INPUT DATA: Begin

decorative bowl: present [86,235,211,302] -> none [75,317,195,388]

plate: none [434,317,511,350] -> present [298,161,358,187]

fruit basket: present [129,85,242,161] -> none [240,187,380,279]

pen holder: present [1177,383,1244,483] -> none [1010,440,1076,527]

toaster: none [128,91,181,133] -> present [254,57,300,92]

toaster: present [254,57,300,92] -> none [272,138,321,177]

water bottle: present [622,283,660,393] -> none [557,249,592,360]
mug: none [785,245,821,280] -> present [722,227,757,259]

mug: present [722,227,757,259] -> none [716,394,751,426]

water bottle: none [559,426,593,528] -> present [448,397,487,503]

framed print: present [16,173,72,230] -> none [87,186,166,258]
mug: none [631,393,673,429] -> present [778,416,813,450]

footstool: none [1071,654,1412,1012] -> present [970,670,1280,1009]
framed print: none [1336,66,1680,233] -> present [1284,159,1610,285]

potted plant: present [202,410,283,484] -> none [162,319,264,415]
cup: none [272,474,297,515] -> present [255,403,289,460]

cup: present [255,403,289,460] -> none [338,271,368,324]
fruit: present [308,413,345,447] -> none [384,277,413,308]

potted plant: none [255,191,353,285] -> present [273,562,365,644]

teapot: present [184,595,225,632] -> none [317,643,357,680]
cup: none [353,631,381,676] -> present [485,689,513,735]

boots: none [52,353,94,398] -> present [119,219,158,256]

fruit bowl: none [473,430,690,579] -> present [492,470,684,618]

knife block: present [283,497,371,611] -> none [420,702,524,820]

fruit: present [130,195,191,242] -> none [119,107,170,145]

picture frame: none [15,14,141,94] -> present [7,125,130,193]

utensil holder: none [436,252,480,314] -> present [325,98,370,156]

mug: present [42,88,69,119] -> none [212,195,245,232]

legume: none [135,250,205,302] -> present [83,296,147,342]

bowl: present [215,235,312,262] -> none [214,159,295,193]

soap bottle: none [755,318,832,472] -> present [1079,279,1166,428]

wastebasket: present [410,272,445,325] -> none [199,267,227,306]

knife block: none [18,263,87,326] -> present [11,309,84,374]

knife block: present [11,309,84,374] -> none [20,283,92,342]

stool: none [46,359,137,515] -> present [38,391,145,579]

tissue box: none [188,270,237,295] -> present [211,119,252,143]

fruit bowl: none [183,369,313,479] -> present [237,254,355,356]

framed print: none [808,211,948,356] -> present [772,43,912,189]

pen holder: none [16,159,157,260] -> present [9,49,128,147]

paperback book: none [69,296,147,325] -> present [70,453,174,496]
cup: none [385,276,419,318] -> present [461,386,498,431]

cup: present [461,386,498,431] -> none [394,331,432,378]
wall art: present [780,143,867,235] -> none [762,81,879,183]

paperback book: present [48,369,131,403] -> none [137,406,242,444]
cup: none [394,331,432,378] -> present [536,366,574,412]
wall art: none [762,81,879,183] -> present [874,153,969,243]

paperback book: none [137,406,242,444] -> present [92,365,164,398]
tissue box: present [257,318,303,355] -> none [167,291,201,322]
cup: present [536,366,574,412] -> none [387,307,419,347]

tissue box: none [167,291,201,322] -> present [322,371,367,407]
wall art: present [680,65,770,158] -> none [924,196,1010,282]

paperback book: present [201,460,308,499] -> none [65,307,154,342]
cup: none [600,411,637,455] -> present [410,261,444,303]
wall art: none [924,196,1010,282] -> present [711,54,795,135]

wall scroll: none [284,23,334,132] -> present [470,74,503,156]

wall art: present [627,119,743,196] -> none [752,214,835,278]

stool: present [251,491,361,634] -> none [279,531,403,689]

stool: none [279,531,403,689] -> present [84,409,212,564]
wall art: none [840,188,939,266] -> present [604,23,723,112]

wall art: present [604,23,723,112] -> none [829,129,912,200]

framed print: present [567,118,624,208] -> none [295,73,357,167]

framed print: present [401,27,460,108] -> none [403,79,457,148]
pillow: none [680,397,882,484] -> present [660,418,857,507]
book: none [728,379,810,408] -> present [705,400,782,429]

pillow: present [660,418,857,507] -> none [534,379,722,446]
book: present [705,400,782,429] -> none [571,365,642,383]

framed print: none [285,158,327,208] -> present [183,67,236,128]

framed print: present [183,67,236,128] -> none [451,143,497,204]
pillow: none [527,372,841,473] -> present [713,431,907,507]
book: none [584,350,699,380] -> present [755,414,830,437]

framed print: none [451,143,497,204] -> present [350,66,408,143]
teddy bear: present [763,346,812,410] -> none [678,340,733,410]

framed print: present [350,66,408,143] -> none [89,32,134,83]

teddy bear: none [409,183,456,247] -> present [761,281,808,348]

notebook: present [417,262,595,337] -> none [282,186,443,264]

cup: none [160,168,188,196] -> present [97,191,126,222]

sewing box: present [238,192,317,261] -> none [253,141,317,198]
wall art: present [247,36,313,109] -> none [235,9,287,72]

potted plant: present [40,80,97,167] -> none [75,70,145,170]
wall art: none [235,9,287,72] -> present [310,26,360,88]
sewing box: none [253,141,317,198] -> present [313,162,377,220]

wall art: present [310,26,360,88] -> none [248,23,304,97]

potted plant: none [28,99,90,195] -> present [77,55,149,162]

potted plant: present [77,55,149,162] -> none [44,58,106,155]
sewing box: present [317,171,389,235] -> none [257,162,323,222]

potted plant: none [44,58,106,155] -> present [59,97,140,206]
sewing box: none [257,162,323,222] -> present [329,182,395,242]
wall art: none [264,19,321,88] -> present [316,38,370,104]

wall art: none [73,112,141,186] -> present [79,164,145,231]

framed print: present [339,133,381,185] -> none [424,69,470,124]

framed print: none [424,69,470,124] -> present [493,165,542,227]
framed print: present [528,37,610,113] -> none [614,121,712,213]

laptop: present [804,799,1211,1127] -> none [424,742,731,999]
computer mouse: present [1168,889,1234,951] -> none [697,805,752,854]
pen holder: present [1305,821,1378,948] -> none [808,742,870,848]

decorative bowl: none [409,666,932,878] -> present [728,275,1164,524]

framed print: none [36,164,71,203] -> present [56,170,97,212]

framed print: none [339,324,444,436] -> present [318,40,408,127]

INPUT DATA: End

▶ TASK TO CARRY OUT
Starting at the line that has "potted plant: none [44,58,106,155]" in the records above, restate word for word every line until the one that has "framed print: present [528,37,610,113]", and include that one as well.

▶ FINISHED EXERCISE
potted plant: none [44,58,106,155] -> present [59,97,140,206]
sewing box: none [257,162,323,222] -> present [329,182,395,242]
wall art: none [264,19,321,88] -> present [316,38,370,104]

wall art: none [73,112,141,186] -> present [79,164,145,231]

framed print: present [339,133,381,185] -> none [424,69,470,124]

framed print: none [424,69,470,124] -> present [493,165,542,227]
framed print: present [528,37,610,113] -> none [614,121,712,213]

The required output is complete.